The filter controller is therefore also configured to: and judging whether an external event interrupt instruction is received, if so, stopping data acquisition by the acceleration sensing data acquisition unit, or canceling the three-axis acceleration sensor and stopping mean value filtering.
Further, due to the consistency of the motion, it is likely that the idle axes are the same for successive motions, so it is not necessary to update the on or off state of the filtering function of each axial filter at each filtering; if the idle axial direction of the training template is not changed, the on or off state of the filtering function of each axial filter is kept; if the idle axis of the training template changes, the on or off state of the filtering function of each axial filter needs to be updated.
In the invention, a storage variable can be set for storing the idle axial direction of the historical training template, namely after the idle axial direction of the current training template is obtained each time, the idle axial direction is stored in the storage variable to be used as the idle axial direction of the historical training template for idle axial comparison in the next filtering process; since the storage variable may also contain historical data, it needs to be flushed.

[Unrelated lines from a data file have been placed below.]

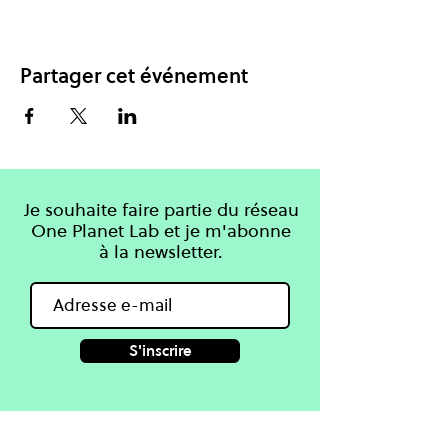
Partager cet événement
Je souhaite faire partie du réseau
One Planet Lab et je m'abonne
à la newsletter.
S'inscrire
Apprendre
One Planet Lab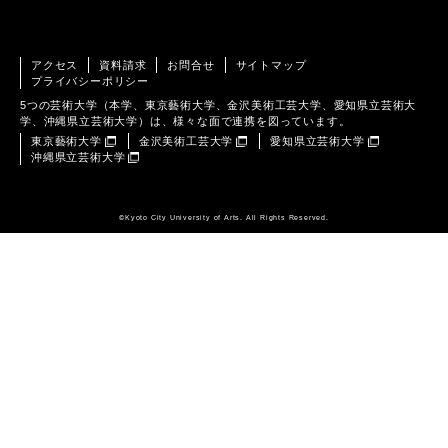
アクセス
資料請求
お問合せ
サイトマップ
プライバシーポリシー
5つの芸術大学（本学、東京藝術大学、金沢美術工芸大学、愛知県立芸術大
学、沖縄県立芸術大学）は、様々な面で連携を図っています。
東京藝術大学
金沢美術工芸大学
愛知県立芸術大学
沖縄県立芸術大学
©️Kyoto City University of Arts. All Rights Reserved.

Therefore, the filtering controller is further configured to:
when the historical training template is not empty in the idle axial direction, comparing the idle axial direction of the current training template with the idle axial direction of the historical training template, if the idle axial direction of the current training template is the same as the idle axial direction of the historical training template, keeping the on-off state of the filtering function of each axial mean filter, and if the idle axial direction of the current training template is different from the idle axial direction of the historical training template, respectively sending corresponding data filtering switch control instructions to each axial mean filter in the sending axial direction according to the idle axial direction of the current training template so as to update the on;
and after the idle axial direction of the current training template is obtained every time, the idle axial direction of the current training template is saved as the idle axial direction of the historical training template.

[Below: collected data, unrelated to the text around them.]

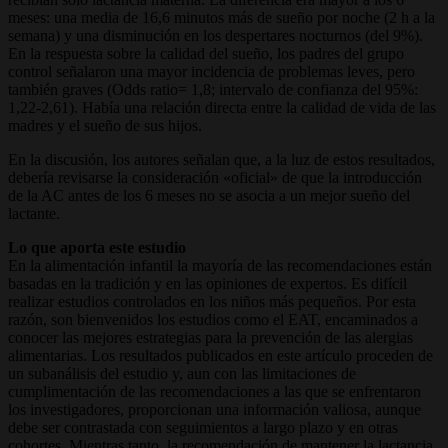
meses: una media de 16,6 minutos más de sueño por noche (2 h a la
semana) y una disminución en los despertares nocturnos (del 9%).
En la respuesta sobre la calidad del sueño, los padres del grupo
control señalaron una mayor incidencia de problemas leves, pero
también graves (Odds ratio= 1,8; intervalo de confianza del 95%:
1,22-2,61). Había una relación directa entre la calidad de vida de las
madres y el sueño de sus hijos.
En la discusión, los autores señalan que, a la luz de estos resultados,
debería revisarse la consideración «oficial» de que la introducción
de la AC antes de los 6 meses no se asocia a un mejor sueño del
lactante.
Lo que aporta este estudio
En la alimentación infantil la mayoría de las recomendaciones están
basadas en la tradición y en las opiniones de expertos. Es difícil
realizar estudios controlados en los niños más pequeños. Por esta
razón, son bienvenidos los estudios como el EAT, encaminados a
conocer las mejores estrategias para la prevención de las alergias
alimentarias. Los resultados publicados en este artículo proceden de
un subanálisis del estudio y, aun con las limitaciones de
cumplimentación de las recomendaciones a las que se enfrentaron
los investigadores, proporcionan una información valiosa, aunque
debe ser contrastada con seguimientos a largo plazo y en otras
cohortes. Mientras tanto, la recomendación de mantener la lactancia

According to the mean filtering device for the triaxial acceleration data used for the motion detection, when the triaxial acceleration sensor is used for data acquisition in the motion detection, the corresponding axial filtering function is switched on and off according to the idle axial direction of the training template, and the mean filtering is performed on each axial data by using each buffer and each filter, so that the high-frequency noise in the low-frequency motion signal is effectively filtered under the condition of low system resource consumption in the motion detection process, and the technical problems that the motion signal noise cannot be effectively filtered and the system resource consumption is high in the prior art are solved.
It will be understood by those skilled in the art that the foregoing is only a preferred embodiment of the present invention, and is not intended to limit the invention, and that any modification, equivalent replacement, or improvement made within the spirit and principle of the present invention should be included in the scope of the present invention.